En astrophysique, le plateau des Spite, parfois appelé plateau du lithium, désigne la persistance d'une abondance de lithium qui tend à devenir constante pour les étoiles les plus anciennes — dites « de population II » — du halo galactique alors que l'abondance des éléments chimiques plus lourds tend vers zéro lorsque l'âge des étoiles tend vers l'âge de l'univers — étoiles de faible métallicité. Plus précisément, l'abondance en lithium exprimée en fonction de la température effective des étoiles de population II forme un plateau pour les températures effectives inférieures à log Teff ≈ 3,75 — environ 5 600 K.
Ce phénomène a été découvert et publié en 1982 par deux astrophysiciens français, Monique et François Spite, de l'Observatoire de Paris à Meudon[1],[2]. Cette observation a été interprétée comme l'indication de la nucléosynthèse primordiale du lithium à la suite du Big Bang, et la concentration en lithium observée dans les étoiles à plus faible métallicité connue a longtemps été vue comme un puissant argument étayant la cosmologie du Big Bang, en permettant de calculer la densité baryonique de l'Univers — le rapport entre la concentration de baryons et de photons. Ainsi, les concentrations en isotopes stables « primordiaux » — 1H, 2H, 3He, 4He, 6Li et 7Li — mesurées dans les étoiles les plus vieilles connues étaient-elles en accord avec une valeur unique de densité baryonique à l'issue du Big Bang.

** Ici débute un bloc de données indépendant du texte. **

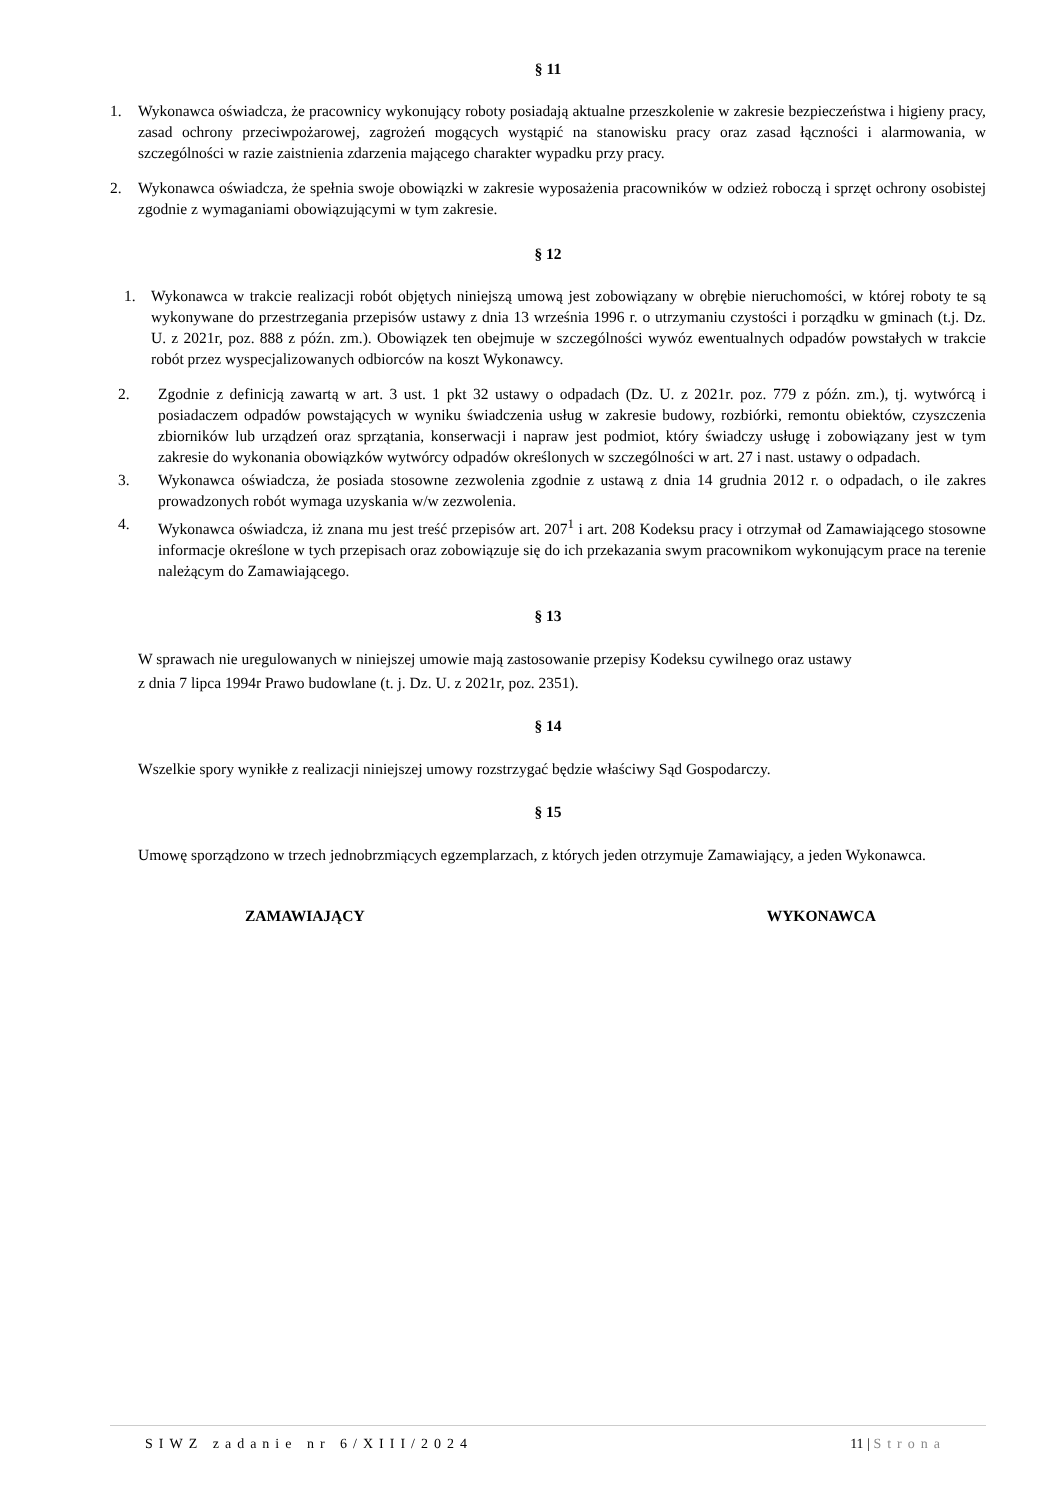§ 11
1. Wykonawca oświadcza, że pracownicy wykonujący roboty posiadają aktualne przeszkolenie w zakresie bezpieczeństwa i higieny pracy, zasad ochrony przeciwpożarowej, zagrożeń mogących wystąpić na stanowisku pracy oraz zasad łączności i alarmowania, w szczególności w razie zaistnienia zdarzenia mającego charakter wypadku przy pracy.
2. Wykonawca oświadcza, że spełnia swoje obowiązki w zakresie wyposażenia pracowników w odzież roboczą i sprzęt ochrony osobistej zgodnie z wymaganiami obowiązującymi w tym zakresie.
§ 12
1. Wykonawca w trakcie realizacji robót objętych niniejszą umową jest zobowiązany w obrębie nieruchomości, w której roboty te są wykonywane do przestrzegania przepisów ustawy z dnia 13 września 1996 r. o utrzymaniu czystości i porządku w gminach (t.j. Dz. U. z 2021r, poz. 888 z późn. zm.). Obowiązek ten obejmuje w szczególności wywóz ewentualnych odpadów powstałych w trakcie robót przez wyspecjalizowanych odbiorców na koszt Wykonawcy.
2. Zgodnie z definicją zawartą w art. 3 ust. 1 pkt 32 ustawy o odpadach (Dz. U. z 2021r. poz. 779 z późn. zm.), tj. wytwórcą i posiadaczem odpadów powstających w wyniku świadczenia usług w zakresie budowy, rozbiórki, remontu obiektów, czyszczenia zbiorników lub urządzeń oraz sprzątania, konserwacji i napraw jest podmiot, który świadczy usługę i zobowiązany jest w tym zakresie do wykonania obowiązków wytwórcy odpadów określonych w szczególności w art. 27 i nast. ustawy o odpadach.
3. Wykonawca oświadcza, że posiada stosowne zezwolenia zgodnie z ustawą z dnia 14 grudnia 2012 r. o odpadach, o ile zakres prowadzonych robót wymaga uzyskania w/w zezwolenia.
4. Wykonawca oświadcza, iż znana mu jest treść przepisów art. 207<sup>1</sup> i art. 208 Kodeksu pracy i otrzymał od Zamawiającego stosowne informacje określone w tych przepisach oraz zobowiązuje się do ich przekazania swym pracownikom wykonującym prace na terenie należącym do Zamawiającego.
§ 13
W sprawach nie uregulowanych w niniejszej umowie mają zastosowanie przepisy Kodeksu cywilnego oraz ustawy
z dnia 7 lipca 1994r Prawo budowlane (t. j. Dz. U. z 2021r, poz. 2351).
§ 14
Wszelkie spory wynikłe z realizacji niniejszej umowy rozstrzygać będzie właściwy Sąd Gospodarczy.
§ 15
Umowę sporządzono w trzech jednobrzmiących egzemplarzach, z których jeden otrzymuje Zamawiający, a jeden Wykonawca.
ZAMAWIAJĄCY WYKONAWCA
SIWZ zadanie nr 6/XIII/2024 11 | Strona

Cependant, les mesures les plus récentes, réalisées avec une marge d'erreur sensiblement plus faible qu'il y a trente ans, ont mis en évidence une abondance en lithium inférieure à celle déduite de la densité baryonique de l'Univers retenue par les modèles cosmologiques actuels, et ce y compris dans omega Centauri. Ce dernier est un amas globulaire atypique, constitué d'étoiles d'âges et de métallicité différentes, ce qui indique qu'il ne s'agirait pas d'un amas globulaire « standard » mais plutôt des restes du noyau d'une petite galaxie capturée par la Voie lactée. Au sein de cet amas se trouvent un grand nombre d'étoiles de population II, lesquelles montrent les mêmes aboncances en lithium que les étoiles de notre galaxie[4], ce qui signifie que l'appauvrissement en lithium par rapport aux modèles cosmologiques n'est pas un phénomène local limité à la Voie lactée[5].
Les étoiles étudiées ayant des âges compris dans une fourchette de cinq milliards d'années, l'observation au sein d'omega Centauri d'un plateau des Spite du même ordre que celui observé au sein des étoiles du halo de notre galaxie impose des contraintes très strictes aux explications avancées jusqu'alors et qui font appel à des phénomènes localisés et dépendants du temps pour expliquer la différence entre le niveau théorique et le niveau observé de l'abonance en lithium dans les couches superficielles des étoiles de population II du halo galactique.
Ainsi, une explication avancée est la consommation du lithium par fusion nucléaire au-delà de 2 × 106 K au cœur d'une génération d'étoiles massives qui auraient précédé les étoiles de population II actuellement observées — mais il reste alors à expliquer pourquoi ce phénomène aurait été identique dans au moins deux galaxies, la nôtre et celle à l'origine d'omega Centauri — tandis qu'une autre explication repose sur la diffusion du lithium atmosphérique vers les couches intérieures des étoiles de population II — mais alors il reste à expliquer pourquoi l'abondance en lithium observée tend vers une valeur constante quand on observe des étoiles de plus en plus âgées, alors que la diffusion est un processus physique progressif qui dépend précisément du temps.